Acara yang diselenggarakan oleh Bappeda Aceh ini dihadiri oleh perwakilan pemerintah pusat, termasuk dari Kemendagri, Bappenas, dan DPR RI, serta unsur daerah seperti Sekda Aceh M. Nasir, Forkopimda, DPR Aceh, kepala SKPA, bupati/wali kota, LSM, hingga insan pers. Dalam arahannya, Muzakir Manaf menekankan bahwa Musrenbang RKPA merupakan momentum strategis untuk menyelaraskan prioritas pembangunan Aceh dengan kebijakan nasional, sehingga program yang dirancang benar-benar menjawab kebutuhan masyarakat.
Tema pembangunan Aceh tahun 2027 adalah “Percepatan Pemulihan Pascabencana melalui Pembangunan yang Tangguh dan Berkelanjutan”, yang mencerminkan urgensi penanganan dampak bencana di berbagai wilayah. Namun, keterbatasan anggaran diakui menjadi tantangan utama. Pemerintah Aceh, menurutnya, membutuhkan dukungan konkret dari pemerintah pusat agar proses pemulihan dapat berjalan lebih cepat dan menyeluruh. “Kita harus memikirkan langkah terbaik untuk menyelesaikan berbagai persoalan yang dihadapi Aceh saat ini,” ujarnya.

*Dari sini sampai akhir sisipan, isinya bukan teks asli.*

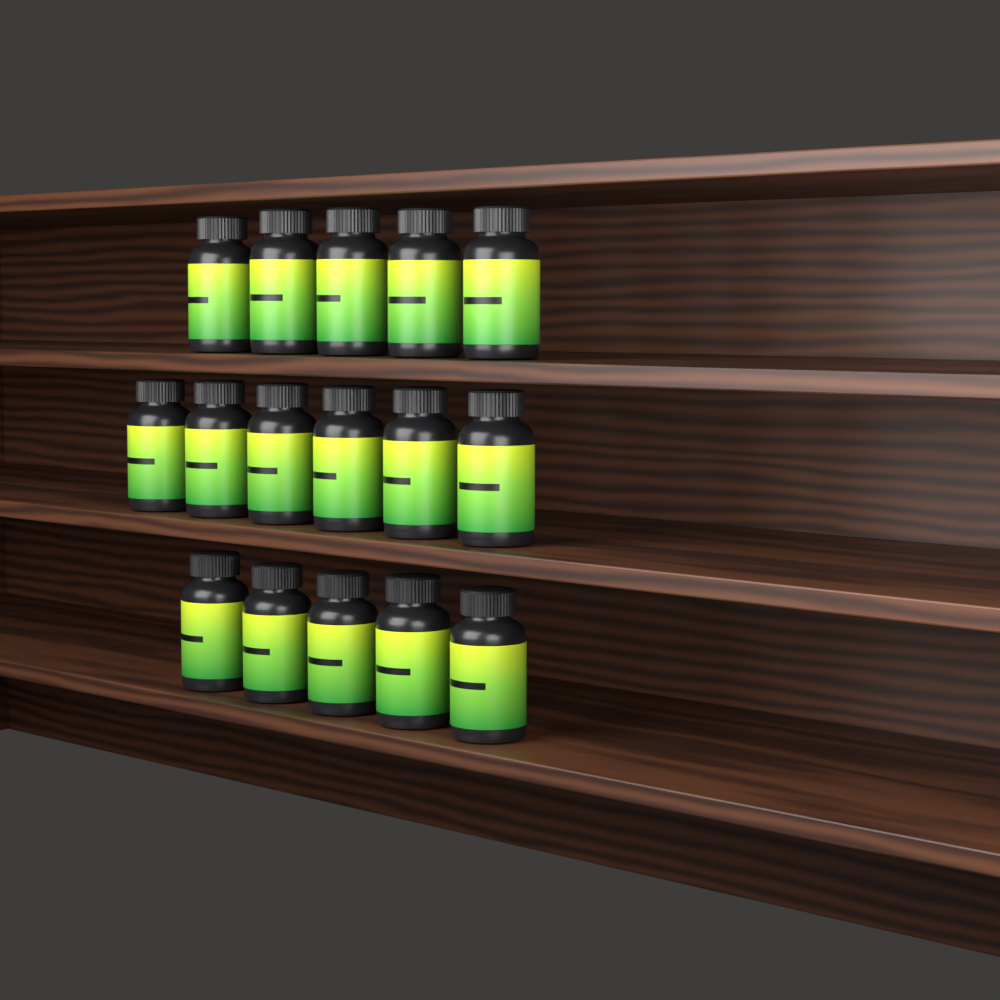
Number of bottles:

Gubernur juga menyoroti dampak bencana banjir yang berkontribusi terhadap meningkatnya angka kemiskinan dan pengangguran. Ia menyebutkan bahwa bantuan yang selama ini diberikan masih berfokus pada pemenuhan kebutuhan dasar, sementara rehabilitasi dan rekonstruksi infrastruktur belum tertangani secara optimal. Di sejumlah wilayah pedalaman, masyarakat masih harus menggunakan rakit untuk menyeberangi sungai akibat belum tersedianya jembatan yang layak.

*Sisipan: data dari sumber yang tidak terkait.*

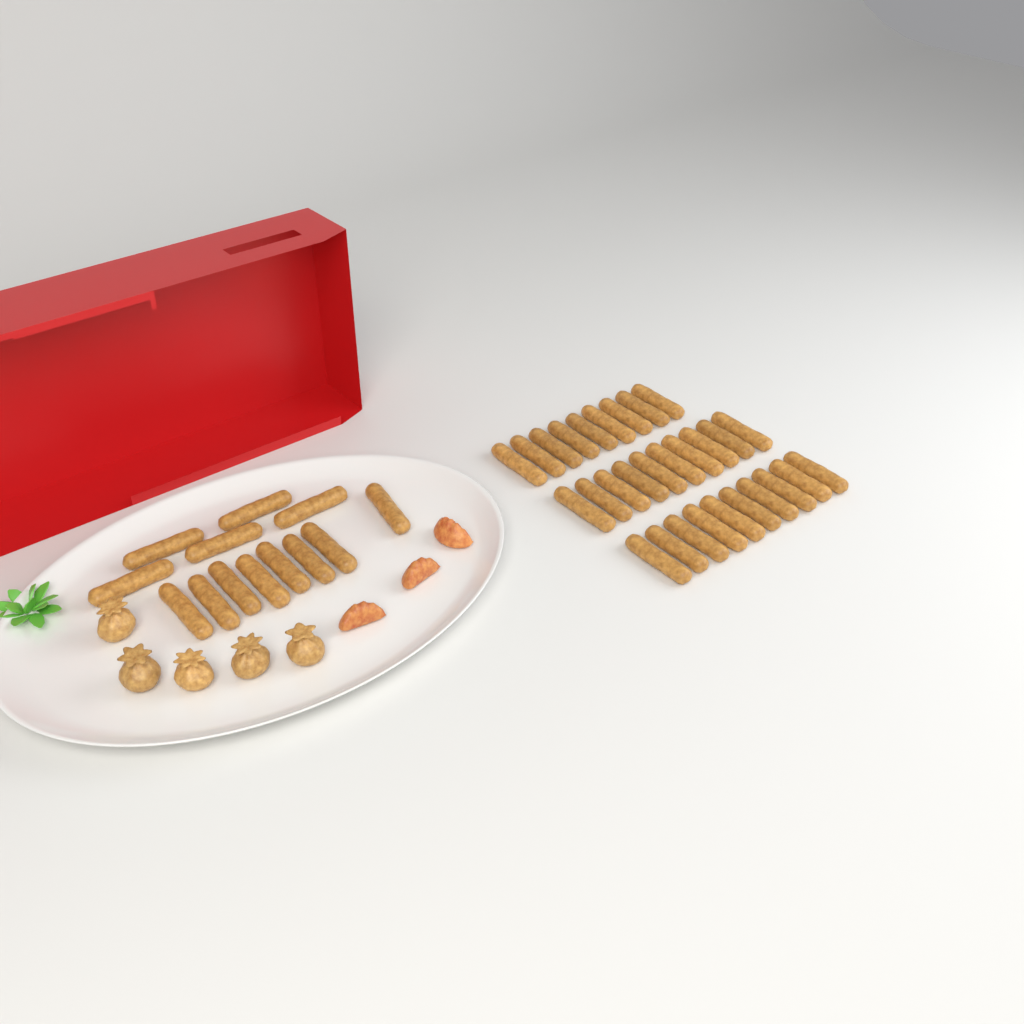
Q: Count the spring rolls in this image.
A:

Selain infrastruktur, persoalan lingkungan turut menjadi perhatian. Kondisi sungai yang semakin melebar serta kuala di kawasan pesisir yang belum tertangani dinilai berpotensi memperparah banjir dan menghambat aktivitas nelayan. Menurutnya, kuala yang tidak dikelola dengan baik dapat menghambat aliran air dari hulu ke laut. Dampaknya, nelayan harus menunggu air pasang untuk melaut, sehingga berpengaruh terhadap produktivitas mereka.

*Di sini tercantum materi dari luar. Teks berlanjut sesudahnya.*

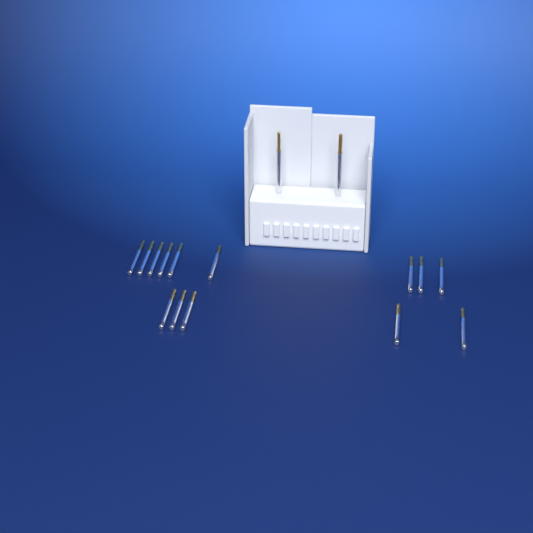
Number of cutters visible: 16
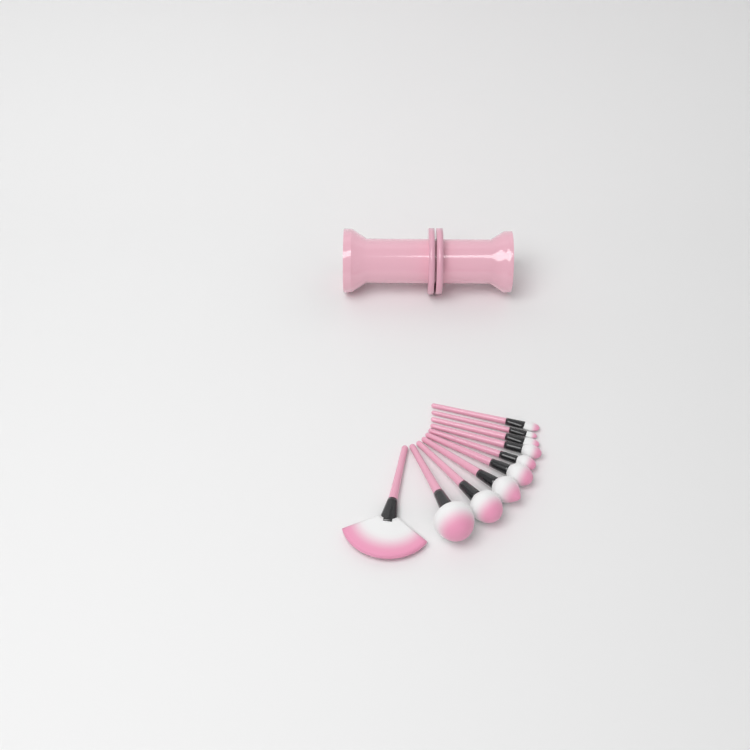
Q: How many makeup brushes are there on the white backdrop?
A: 10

Pemerintah Aceh telah berupaya mengurus perizinan ke pemerintah pusat untuk melakukan pengerukan kuala. Namun, percepatan penanganan dinilai sangat mendesak guna mengantisipasi risiko bencana yang lebih besar di masa mendatang. Oleh karena itu, ia berharap kementerian terkait, khususnya di sektor kelautan dan infrastruktur, dapat memberikan dukungan nyata agar pemulihan pascabencana di Aceh dapat berlangsung lebih efektif dan berkelanjutan.